Trois générations d'une famille réunies autour d'un album photo pour évoquer la transmission du patrimoine familial dans une maison de campagne

Rôle du notaire et calendrier de transmission

Le notaire intervient à plusieurs étapes : bilan patrimonial, rédaction des actes de donation, conseil sur le régime matrimonial, mise à jour du testament. Un bilan patrimonial complet avant toute donation évite les erreurs de répartition qui ne se révèlent qu’à l’ouverture de la succession.

Le calendrier compte autant que le choix de l’outil. Les abattements en ligne directe se reconstituent tous les quinze ans. Une première donation réalisée tôt permet d’utiliser plusieurs fois ce mécanisme au cours d’une vie.

  • Réaliser un inventaire précis des biens (immobilier, financier, professionnel) et de leur valeur actualisée.
  • Vérifier la compatibilité du régime matrimonial avec la stratégie de donation envisagée.
  • Planifier les donations successives pour exploiter chaque cycle d’abattement de quinze ans.
  • Mettre à jour le testament et les clauses bénéficiaires de l’assurance vie après chaque changement familial (naissance, mariage, séparation).

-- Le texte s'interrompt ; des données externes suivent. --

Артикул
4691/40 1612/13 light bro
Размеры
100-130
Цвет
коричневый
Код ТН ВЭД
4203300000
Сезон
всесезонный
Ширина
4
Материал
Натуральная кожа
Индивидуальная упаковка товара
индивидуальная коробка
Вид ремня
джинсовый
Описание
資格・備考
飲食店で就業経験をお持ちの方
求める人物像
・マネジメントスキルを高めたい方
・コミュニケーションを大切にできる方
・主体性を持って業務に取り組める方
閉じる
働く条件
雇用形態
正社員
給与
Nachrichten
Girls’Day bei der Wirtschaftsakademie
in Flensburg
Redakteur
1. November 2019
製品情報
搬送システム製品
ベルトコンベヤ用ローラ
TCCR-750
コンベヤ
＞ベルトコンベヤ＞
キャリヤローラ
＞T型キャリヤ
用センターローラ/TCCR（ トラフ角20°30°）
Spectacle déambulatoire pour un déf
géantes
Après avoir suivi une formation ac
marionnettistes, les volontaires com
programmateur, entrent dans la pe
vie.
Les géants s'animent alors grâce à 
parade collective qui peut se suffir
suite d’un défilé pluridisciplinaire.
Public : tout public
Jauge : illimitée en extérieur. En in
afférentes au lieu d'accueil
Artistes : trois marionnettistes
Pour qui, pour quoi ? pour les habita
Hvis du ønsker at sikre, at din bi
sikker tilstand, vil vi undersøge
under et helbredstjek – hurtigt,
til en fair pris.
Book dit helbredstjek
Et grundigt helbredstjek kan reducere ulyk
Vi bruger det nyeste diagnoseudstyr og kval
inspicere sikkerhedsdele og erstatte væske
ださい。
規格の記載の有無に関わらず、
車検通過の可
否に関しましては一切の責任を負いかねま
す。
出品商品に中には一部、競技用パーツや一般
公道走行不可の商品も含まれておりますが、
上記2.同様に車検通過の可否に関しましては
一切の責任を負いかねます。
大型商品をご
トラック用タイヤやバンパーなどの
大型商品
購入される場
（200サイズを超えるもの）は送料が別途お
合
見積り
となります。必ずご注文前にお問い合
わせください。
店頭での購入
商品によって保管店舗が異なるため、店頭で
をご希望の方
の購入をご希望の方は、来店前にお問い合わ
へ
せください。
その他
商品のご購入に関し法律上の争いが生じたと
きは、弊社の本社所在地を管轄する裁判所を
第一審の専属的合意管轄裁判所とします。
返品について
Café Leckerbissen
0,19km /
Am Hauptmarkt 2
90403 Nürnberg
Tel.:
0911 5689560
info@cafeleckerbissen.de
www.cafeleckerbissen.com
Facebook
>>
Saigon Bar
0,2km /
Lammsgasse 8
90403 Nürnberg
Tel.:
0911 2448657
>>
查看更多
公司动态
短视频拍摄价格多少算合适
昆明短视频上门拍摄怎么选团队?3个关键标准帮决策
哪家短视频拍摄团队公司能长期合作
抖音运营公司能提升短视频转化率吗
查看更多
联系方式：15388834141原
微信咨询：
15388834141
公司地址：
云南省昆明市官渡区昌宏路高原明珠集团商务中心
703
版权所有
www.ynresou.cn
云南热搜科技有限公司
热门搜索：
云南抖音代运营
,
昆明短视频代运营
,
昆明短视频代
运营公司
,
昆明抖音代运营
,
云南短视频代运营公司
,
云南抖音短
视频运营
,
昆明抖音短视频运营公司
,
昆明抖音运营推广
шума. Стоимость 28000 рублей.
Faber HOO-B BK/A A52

La transmission d’un patrimoine familial se joue sur des données chiffrées et un calendrier précis, pas sur des intentions vagues. Avec les nouveaux abattements de 2025 et le traitement fiscal réformé des familles recomposées, chaque année d’attente réduit la marge de manœuvre disponible. Le premier rendez-vous utile reste celui du notaire, avec un bilan patrimonial à jour.